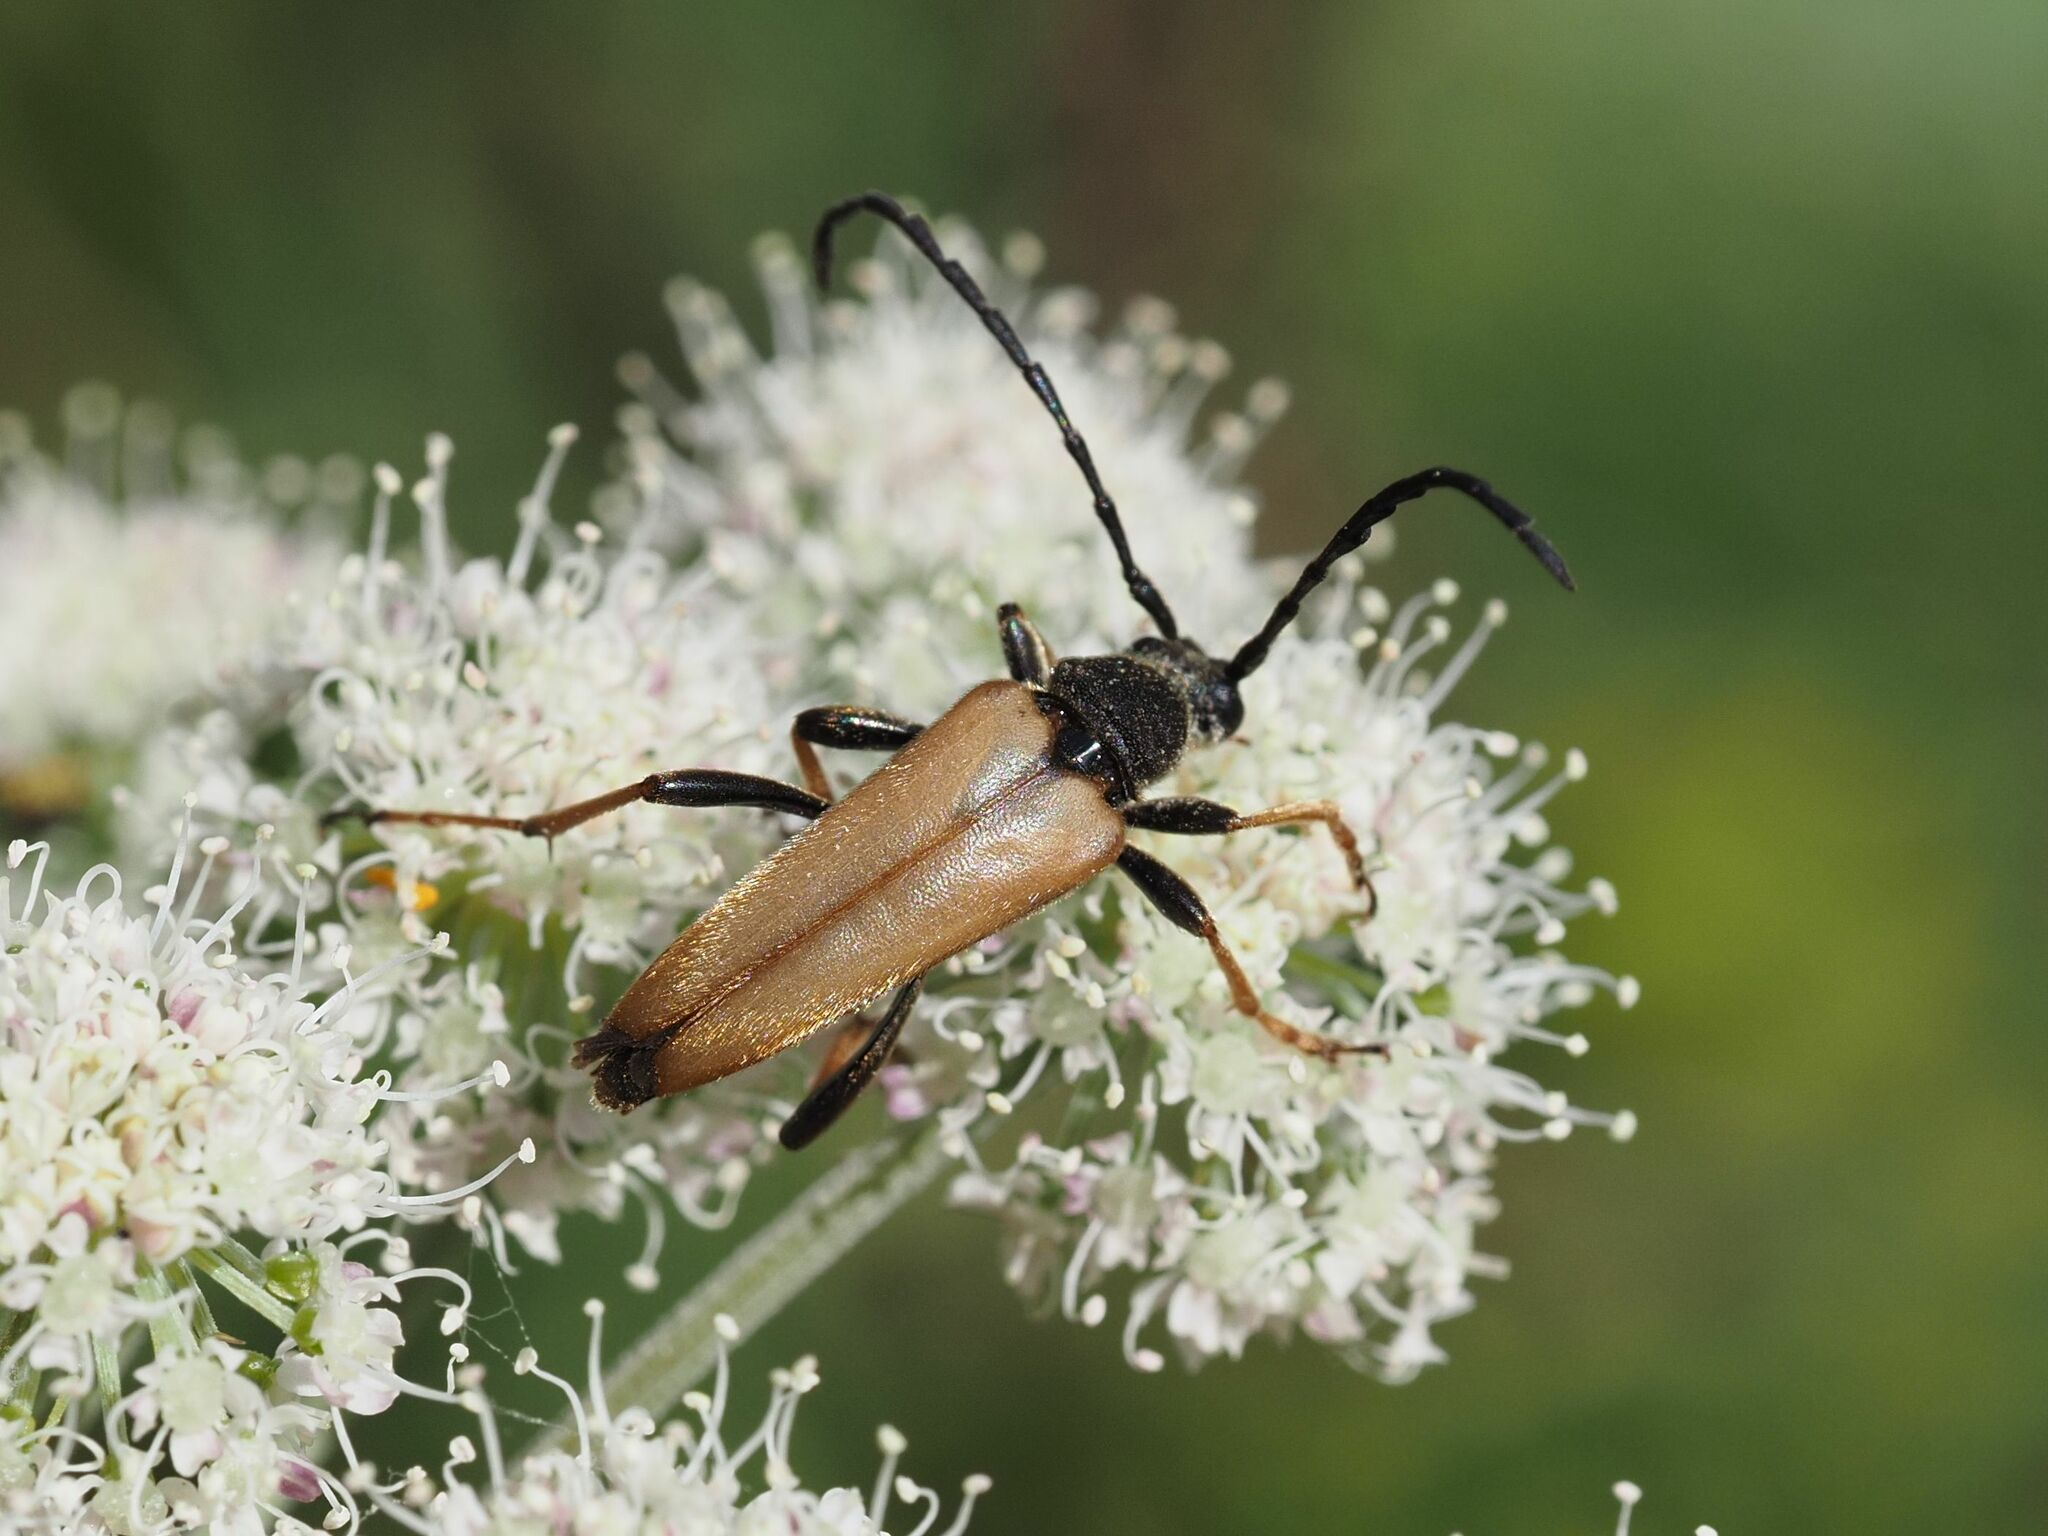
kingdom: Animalia
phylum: Arthropoda
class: Insecta
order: Coleoptera
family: Cerambycidae
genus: Stictoleptura
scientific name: Stictoleptura rubra
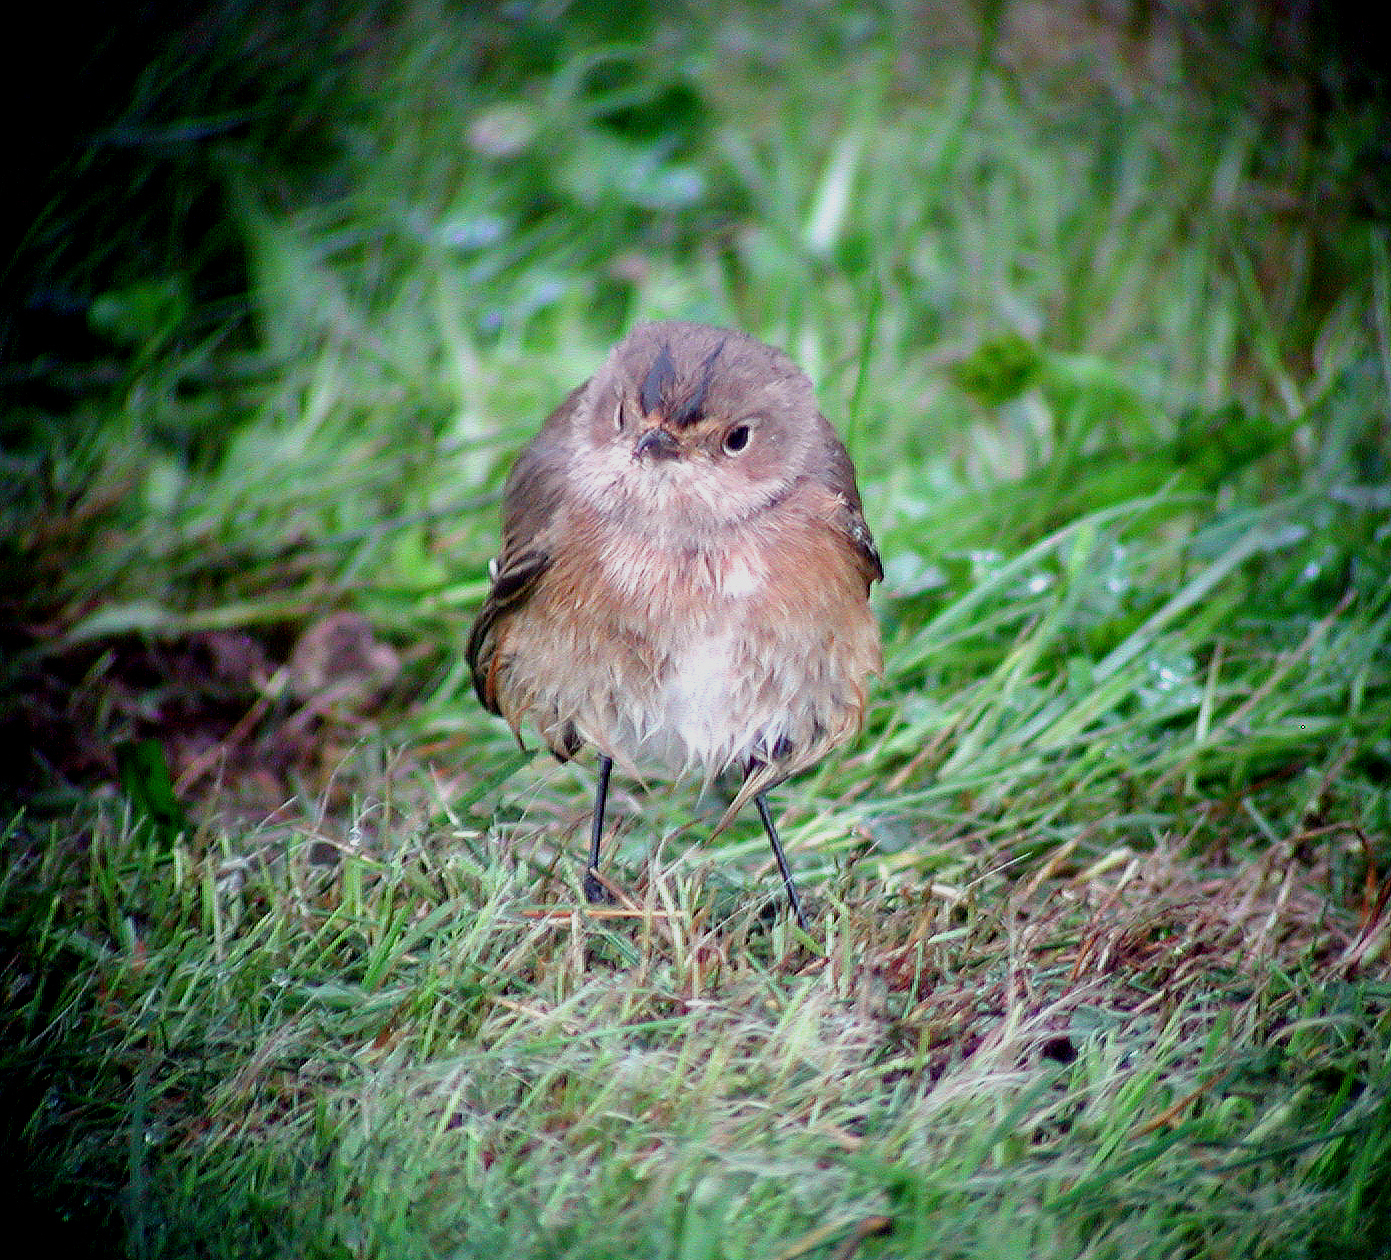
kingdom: Animalia
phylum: Chordata
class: Aves
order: Passeriformes
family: Muscicapidae
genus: Phoenicurus
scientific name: Phoenicurus phoenicurus
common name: Common redstart
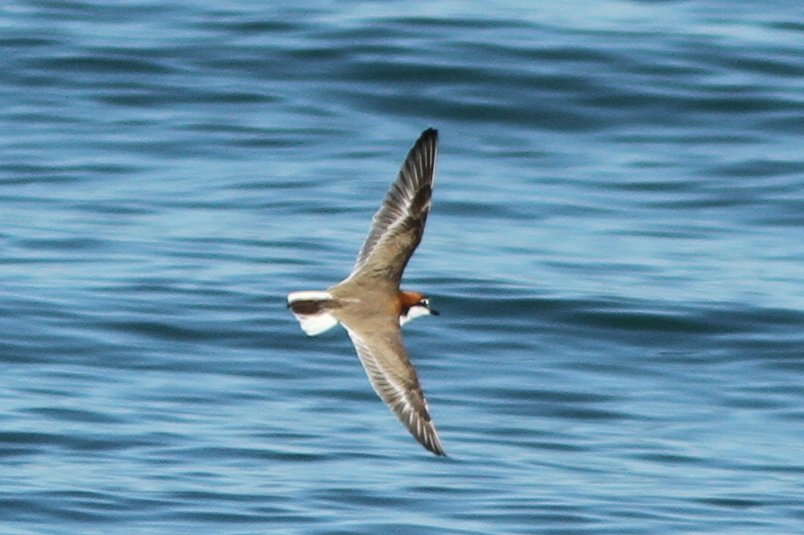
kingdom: Animalia
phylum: Chordata
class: Aves
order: Charadriiformes
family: Charadriidae
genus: Anarhynchus
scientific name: Anarhynchus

+-------+

_Task to complete_. Which lines above contain the string "scientific"? Pull out each of them in full, and count a match only when the case is identical.

_Exercise output_.
scientific name: Stictoleptura rubra
scientific name: Phoenicurus phoenicurus
scientific name: Anarhynchus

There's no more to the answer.